The car, named Deep Orange 9, is the result of two years of work for a 19-student team in the university’s International Centre for Automotive Research, or CU-ICAR.
Dubbed a next-generation rallycross car, Clemson says the project “disrupts market perceptions of energy-efficient vehicles by showing they can meet extreme performance demands in a safe, clean way,” and is a response to every-tightening fuel efficiency standards and the millennial generation’s “interest in vehicles that are safe, clean and exciting to drive.”
ICAR was issued a challenge by Honda R&D Americas (which sponsored the project) to create a car suited to rallycross, a style of sprint racing that involves jumps, drifting and frequent car-to-car contact on a closed-loop track.
As far as we can tell, the idea to go hybrid came from the students, who came up with a design that uses 30 per cent less fuel than a typical rallycross car, but nonetheless can accelerate from 0-60 mph in two seconds, which Clemson says is competitive with existing rallycross racers.

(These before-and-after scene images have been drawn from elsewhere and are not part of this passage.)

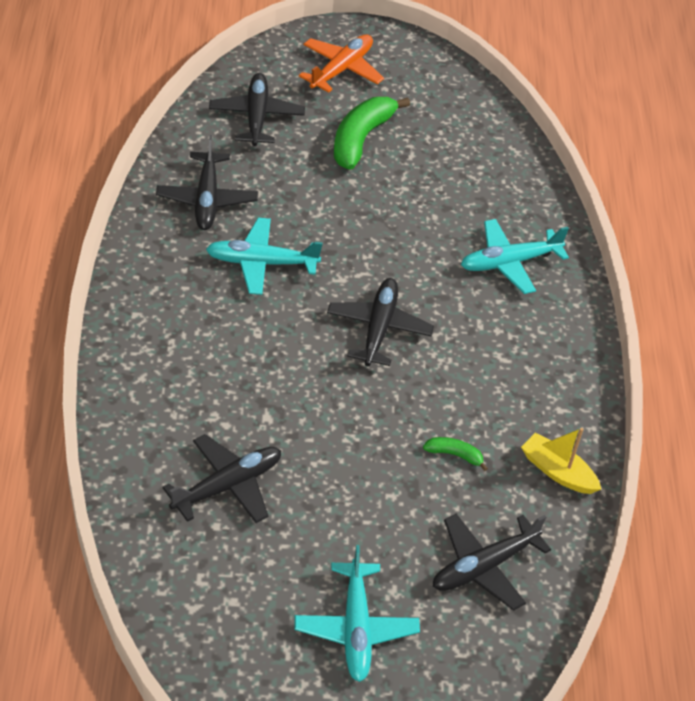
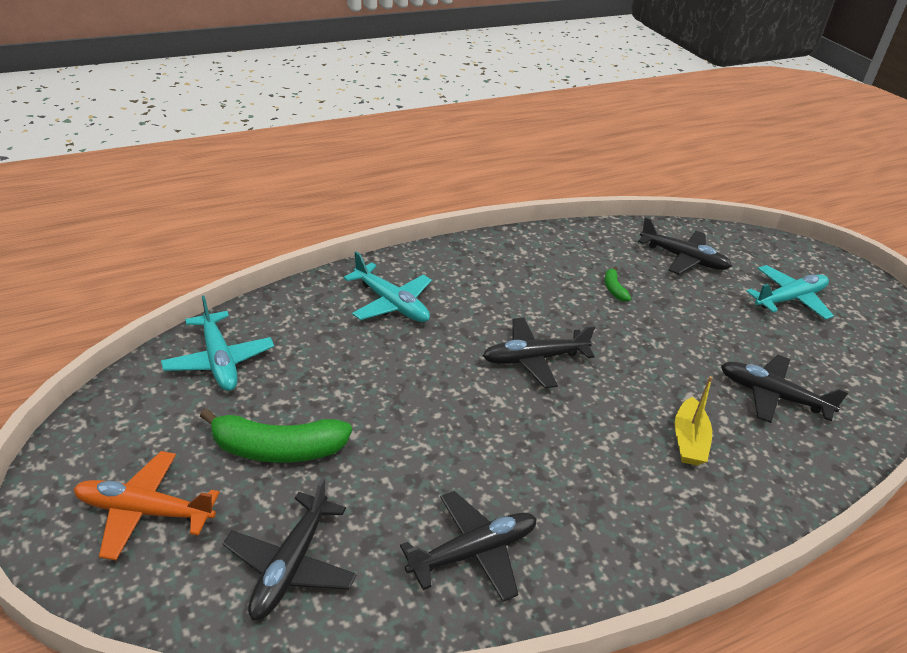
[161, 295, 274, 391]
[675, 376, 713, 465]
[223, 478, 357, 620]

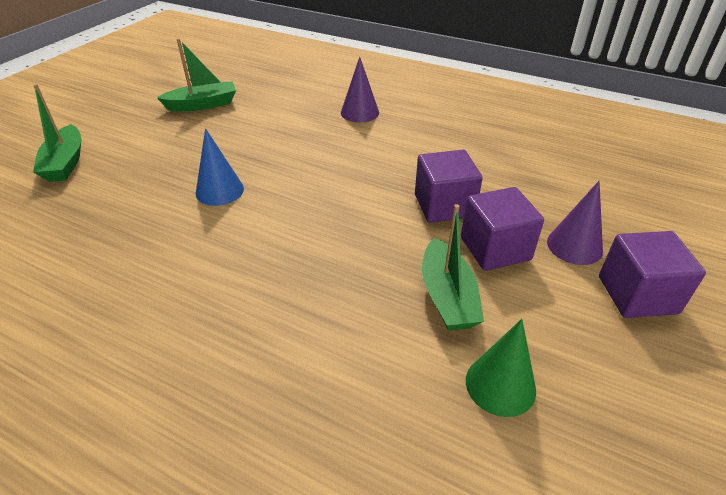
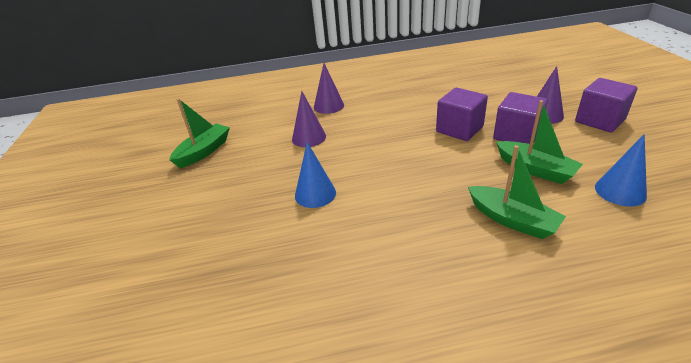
[292, 91, 326, 147]
[468, 145, 566, 239]
[595, 134, 647, 207]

Like many hybrids, Deep Orange 9 features regenerative braking to direct electricity back to the battery, but the Clemson kids put a twist on that with a rear-wheel steering system that lets the car pull off the dramatic drifts characteristic of rallycross, but without the need to lock up the rear wheels. That, says ICAR, allows for faster cornering and better maneuverability and allows the hybrid system to recover more energy.